- **Data shown**:
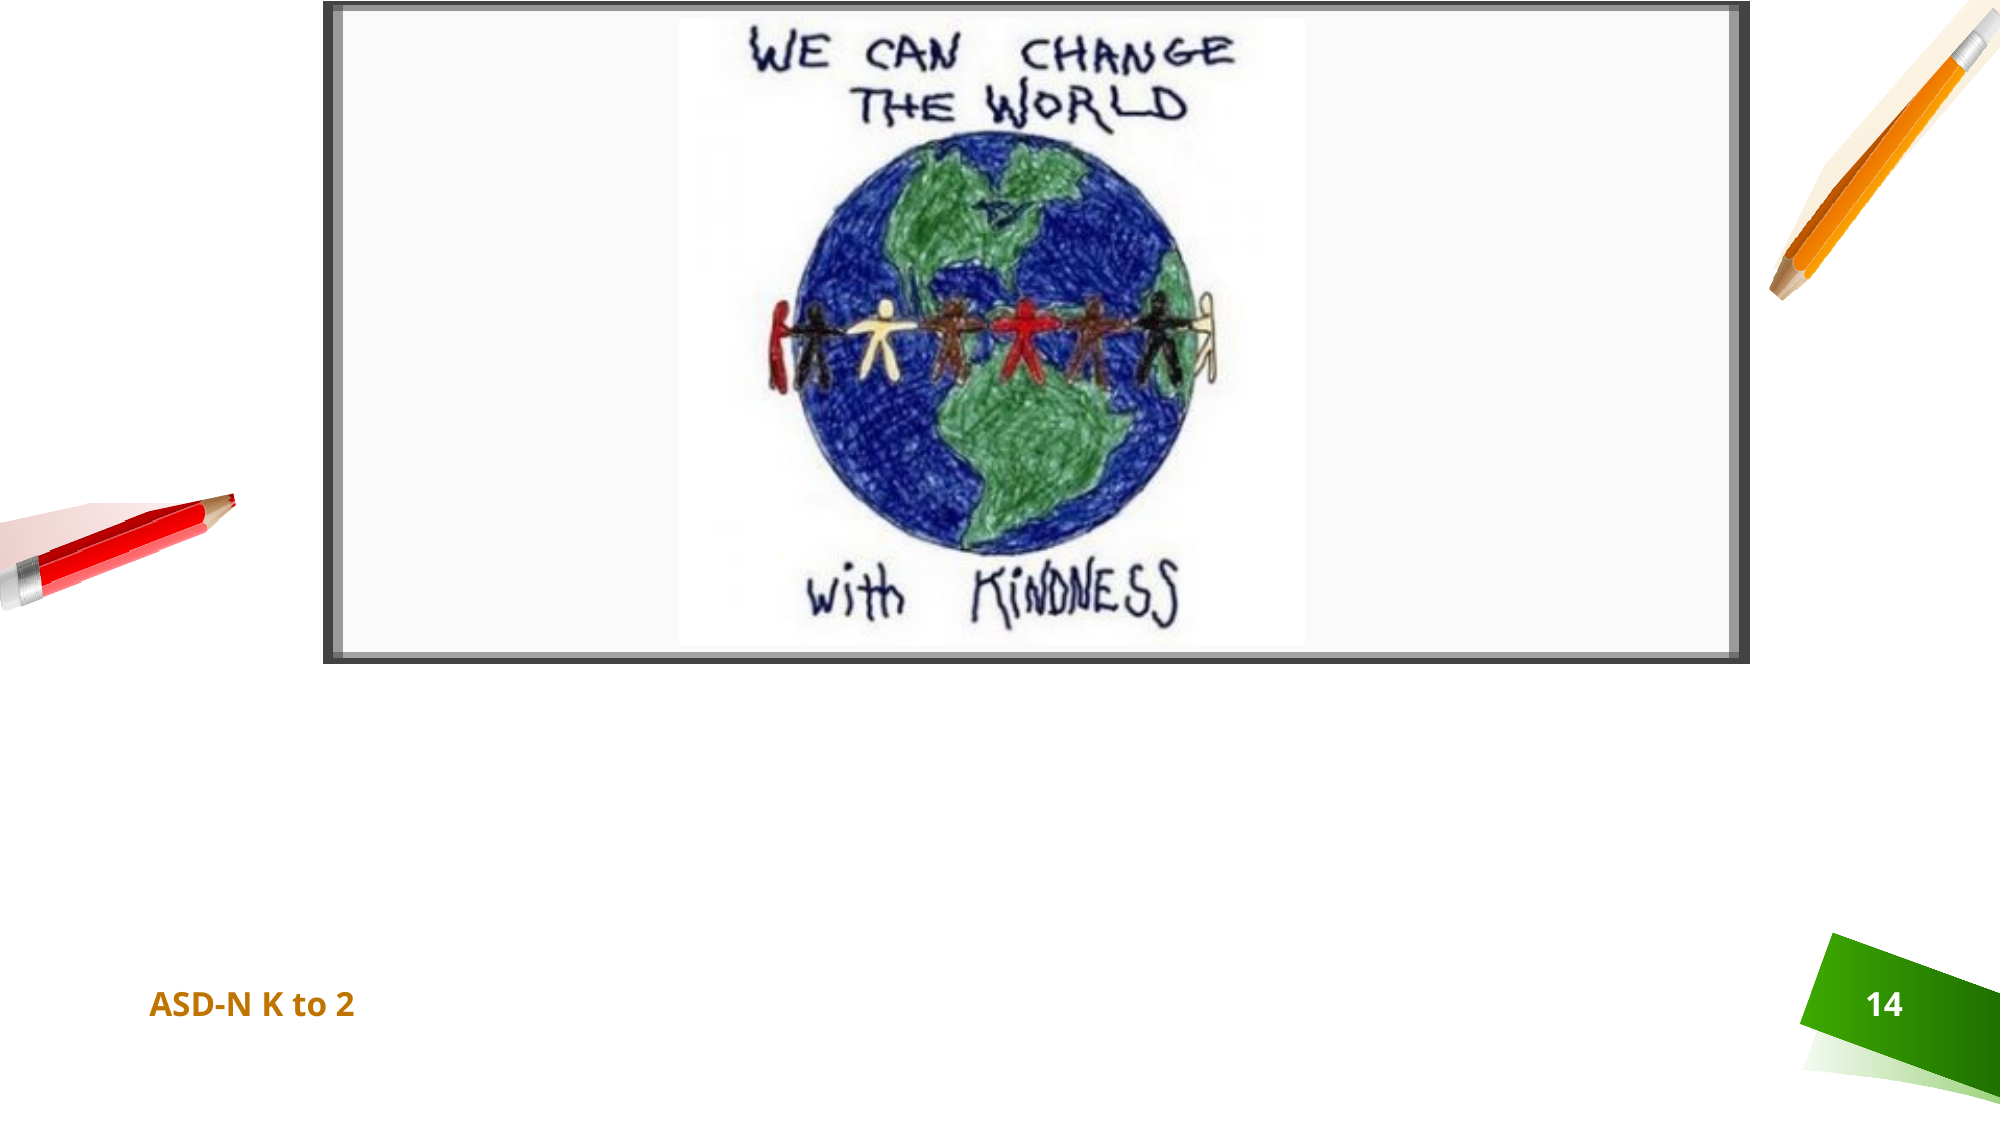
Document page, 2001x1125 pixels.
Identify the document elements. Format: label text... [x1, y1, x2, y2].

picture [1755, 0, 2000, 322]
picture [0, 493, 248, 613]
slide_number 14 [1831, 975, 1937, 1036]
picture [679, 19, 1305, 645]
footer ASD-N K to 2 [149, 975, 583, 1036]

- **What you need to do**: Your task is to output exactly the lines running from the one with "Identify the document" through the final line of the material above, with both ends included.

- **Answer to the exercise**:
Identify the document elements. Format: label text... [x1, y1, x2, y2].

picture [1755, 0, 2000, 322]
picture [0, 493, 248, 613]
slide_number 14 [1831, 975, 1937, 1036]
picture [679, 19, 1305, 645]
footer ASD-N K to 2 [149, 975, 583, 1036]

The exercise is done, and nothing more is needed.